Diungkapkan, Budiman Saleh menerima kuasa dari Budi Santoso selaku Dirut PT Dirgantara Indonesia untuk menandatangani perjanjian kemitraan dengan mitra penjualan.
Selain itu, Budiman Saleh diduga memerintahkan Kepala Divisi Penjualan agar memproses lebih lanjut tagihan dari mitra penjualan meskipun mengetahui bahwa mitra penjualan tidak melakukan pekerjaan pemasaran.
Dari tindak pidana yang diduga dilakukan sejumlah pihak di PT Dirgantara Indonesia itu keuangan negara ditaksir dirugikan senilai Rp202.196.497.761 dan 8.650.945,27 dolar AS.
"Total kerugian negara diperkirakan mencapai Rp315 miliar dengan asumsi kurs 1 USD adalah Rp14.600," kata Karyoto.
Budiman Saleh sendiri diduga mendapat aliran dana hasil pencairan pembayaran pekerjaan mitra penjualan fiktif sebesar Rp686.185.000.
Baca juga: Penjelasan KPK Terkait Terdakwa Herry Nurhayat yang Keluar dari Tahanan
Dalam proses penyidikan sejauh ini, KPK telah memeriksa saksi sebanyak 108 orang dan telah menyita uang serta properti dengan nilai sebesar kurang lebih Rp40 miliar.
"Dalam perkara ini KPK telah memeriksa saksi sebanyak 108 orang dan telah melakukan penyitaan uang serta properti dengan nilai sebesar kurang lebih Rp40 miliar," katanya.

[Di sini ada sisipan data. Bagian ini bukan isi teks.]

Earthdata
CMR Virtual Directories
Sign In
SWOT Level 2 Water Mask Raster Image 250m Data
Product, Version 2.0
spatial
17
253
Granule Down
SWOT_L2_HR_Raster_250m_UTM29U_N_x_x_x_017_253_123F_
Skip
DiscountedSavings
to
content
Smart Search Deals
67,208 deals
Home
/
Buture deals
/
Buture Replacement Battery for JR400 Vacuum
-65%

Atas tindak pidana yang diduga dilakukannya, Budiman Saleh disangkakan melanggar Pasal 2 atau Pasal 3 UU Nomor 31 tahun 1999 sebagaimana telah diubah dengan UU nomor 20 tahun 2001 tentang Pemberantasan Tindak Pidana Korupsi Juncto Pasal 55 Ayat (1) Ke-1 KUHP.

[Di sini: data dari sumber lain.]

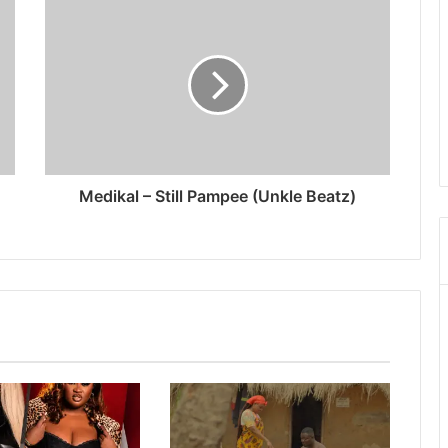
Medikal – Still Pampee (Unkle Beatz)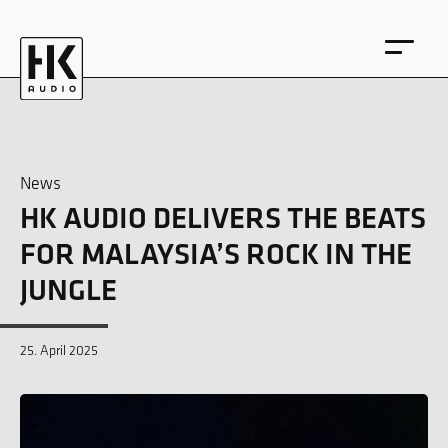
News
HK AUDIO DELIVERS THE BEATS
DE
EN
FOR MALAYSIA’S ROCK IN THE
JUNGLE
25. April 2025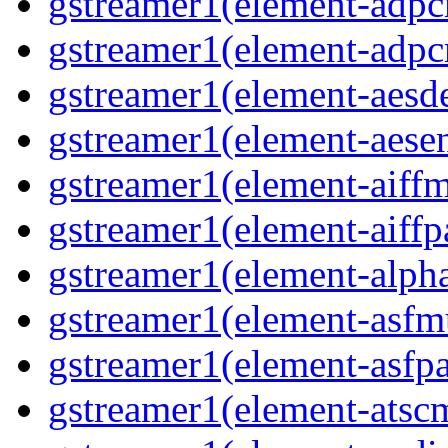
gstreamer1(element-adpc
gstreamer1(element-adpc
gstreamer1(element-aesde
gstreamer1(element-aesen
gstreamer1(element-aiffm
gstreamer1(element-aiffpa
gstreamer1(element-alph
gstreamer1(element-asfm
gstreamer1(element-asfpa
gstreamer1(element-atscm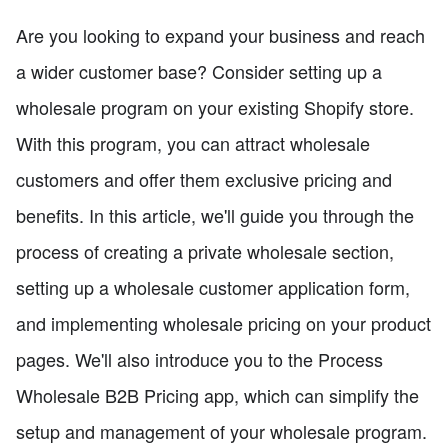
Are you looking to expand your business and reach
a wider customer base? Consider setting up a
wholesale program on your existing Shopify store.
With this program, you can attract wholesale
customers and offer them exclusive pricing and
benefits. In this article, we'll guide you through the
process of creating a private wholesale section,
setting up a wholesale customer application form,
and implementing wholesale pricing on your product
pages. We'll also introduce you to the Process
Wholesale B2B Pricing app, which can simplify the
setup and management of your wholesale program.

Sementara, Budi Santoso dan Irzal Rizaldi Zailani kini tengah menjalani persidangan.
Dalam dakwaan jaksa, kedua terdakwa bersama sejumlah pihak, diduga melakukan atau turut serta melakukan beberapa perbuatan yang harus dipandang sebagai perbuatan yang berdiri sendiri. Sehingga merupakan beberapa kejahatan, secara melawan hukum.
Yaitu melakukan kontrak perjanjian secara fiktif dengan mitra penjualan untuk memasarkan produk dan jasa PT DI kepada Badan SAR Nasional (Basarnas), Kementerian Pertahanan, Badan Pengkajian dan Penerapan Teknologi (BPPT), Kepolisian Udara, Pusat Penerbangan Angkatan Darat (Puspenerbad), Pusat Penerbangan Angkatan Laut (Puspenerbal), dan Sekretariat Negara.

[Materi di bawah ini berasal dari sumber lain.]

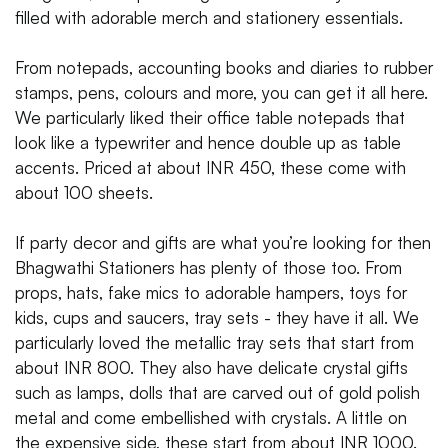
filled with adorable merch and stationery essentials.
From notepads, accounting books and diaries to rubber
stamps, pens, colours and more, you can get it all here.
We particularly liked their office table notepads that
look like a typewriter and hence double up as table
accents. Priced at about INR 450, these come with
about 100 sheets.
If party decor and gifts are what you’re looking for then
Bhagwathi Stationers has plenty of those too. From
props, hats, fake mics to adorable hampers, toys for
kids, cups and saucers, tray sets - they have it all. We
particularly loved the metallic tray sets that start from
about INR 800. They also have delicate crystal gifts
such as lamps, dolls that are carved out of gold polish
metal and come embellished with crystals. A little on
the expensive side, these start from about INR 1000.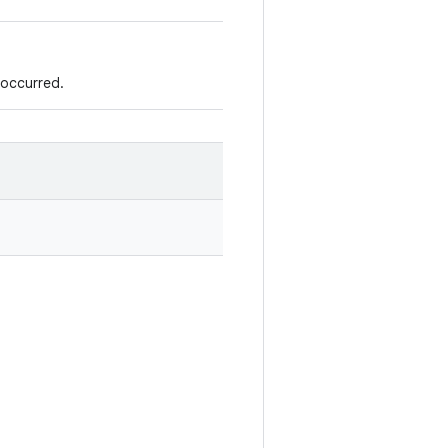
 occurred.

"Perbuatan tersebut bertentangan dengan sejumlah peraturan perundang-undangan," ujar jaksa Komisi Pemberantasan Korupsi (KPK) Ariawan Agustiartono," di Pengadilan Tipikor pada Pengadilan Negeri Kelas I Bandung, Jalan LLRE Martadinata, Senin (2/11/2020).
Antara lain Pasal 5 ayat 3 dan Pasal 89 Undang-Undang Nomor 19 Tahun 2003 Tentang Badan Usaha Milik Negara (BUMN).